Thu 12 July 5:10 - 5:20 PDT

Time Limits in Reinforcement Learning

Fabio Pardo · Arash Tavakoli · Vitaly Levdik · Petar Kormushev

In reinforcement learning, it is common to let an agent interact for a fixed amount of time with its environment before resetting it and repeating the process in a series of episodes. The task that the agent has to learn can either be to maximize its performance over (i) that fixed period, or (ii) an indefinite period where time limits are only used during training to diversify experience. In this paper, we provide a formal account for how time limits could effectively be handled in each of the two cases and explain why not doing so can cause state-aliasing and invalidation of experience replay, leading to suboptimal policies and training instability. In case (i), we argue that the terminations due to time limits are in fact part of the environment, and thus a notion of the remaining time should be included as part of the agent's input to avoid violation of the Markov property. In case (ii), the time limits are not part of the environment and are only used to facilitate learning. We argue that this insight should be incorporated by bootstrapping from the value of the state at the end of each partial episode. For both cases, we illustrate empirically the significance of our considerations in improving the performance and stability of existing reinforcement learning algorithms, showing state-of-the-art results on several control tasks.

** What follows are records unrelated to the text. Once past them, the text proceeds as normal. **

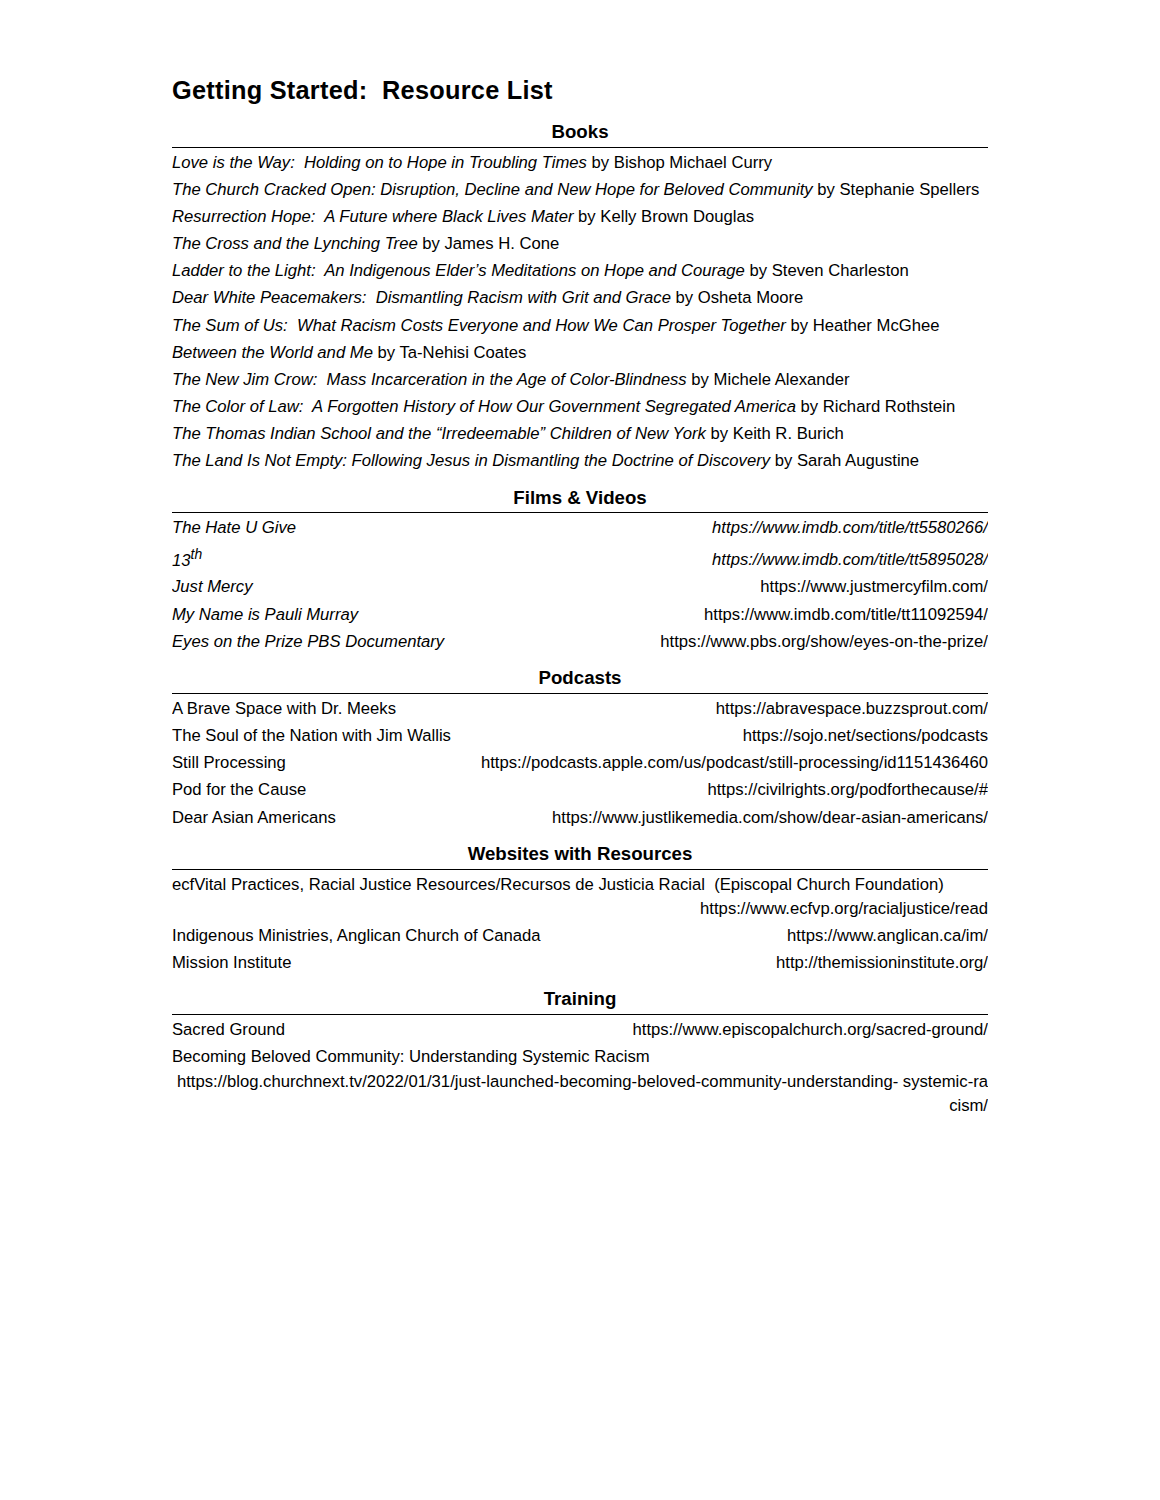Getting Started: Resource List
Books
Love is the Way: Holding on to Hope in Troubling Times by Bishop Michael Curry
The Church Cracked Open: Disruption, Decline and New Hope for Beloved Community by Stephanie Spellers
Resurrection Hope: A Future where Black Lives Mater by Kelly Brown Douglas
The Cross and the Lynching Tree by James H. Cone
Ladder to the Light: An Indigenous Elder’s Meditations on Hope and Courage by Steven Charleston
Dear White Peacemakers: Dismantling Racism with Grit and Grace by Osheta Moore
The Sum of Us: What Racism Costs Everyone and How We Can Prosper Together by Heather McGhee
Between the World and Me by Ta-Nehisi Coates
The New Jim Crow: Mass Incarceration in the Age of Color-Blindness by Michele Alexander
The Color of Law: A Forgotten History of How Our Government Segregated America by Richard Rothstein
The Thomas Indian School and the “Irredeemable” Children of New York by Keith R. Burich
The Land Is Not Empty: Following Jesus in Dismantling the Doctrine of Discovery by Sarah Augustine
Films & Videos
The Hate U Give https://www.imdb.com/title/tt5580266/
13th https://www.imdb.com/title/tt5895028/
Just Mercy https://www.justmercyfilm.com/
My Name is Pauli Murray https://www.imdb.com/title/tt11092594/
Eyes on the Prize PBS Documentary https://www.pbs.org/show/eyes-on-the-prize/
Podcasts
A Brave Space with Dr. Meeks https://abravespace.buzzsprout.com/
The Soul of the Nation with Jim Wallis https://sojo.net/sections/podcasts
Still Processing https://podcasts.apple.com/us/podcast/still-processing/id1151436460
Pod for the Cause https://civilrights.org/podforthecause/#
Dear Asian Americans https://www.justlikemedia.com/show/dear-asian-americans/
Websites with Resources
ecfVital Practices, Racial Justice Resources/Recursos de Justicia Racial (Episcopal Church Foundation) https://www.ecfvp.org/racialjustice/read
Indigenous Ministries, Anglican Church of Canada https://www.anglican.ca/im/
Mission Institute http://themissioninstitute.org/
Training
Sacred Ground https://www.episcopalchurch.org/sacred-ground/
Becoming Beloved Community: Understanding Systemic Racism https://blog.churchnext.tv/2022/01/31/just-launched-becoming-beloved-community-understanding- systemic-racism/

Thu 12 July 5:20 - 5:30 PDT

Visualizing and Understanding Atari Agents

Samuel Greydanus · Anurag Koul · Jonathan Dodge · Alan Fern

While deep reinforcement learning (deep RL) agents are effective at maximizing rewards, it is often unclear what strategies they use to do so. In this paper, we take a step toward explaining deep RL agents through a case study using Atari 2600 environments. In particular, we focus on using saliency maps to understand how an agent learns and executes a policy. We introduce a method for generating useful saliency maps and use it to show 1) what strong agents attend to, 2) whether agents are making decisions for the right or wrong reasons, and 3) how agents evolve during learning. We also test our method on non-expert human subjects and find that it improves their ability to reason about these agents. Overall, our results show that saliency information can provide significant insight into an RL agent's decisions and learning behavior.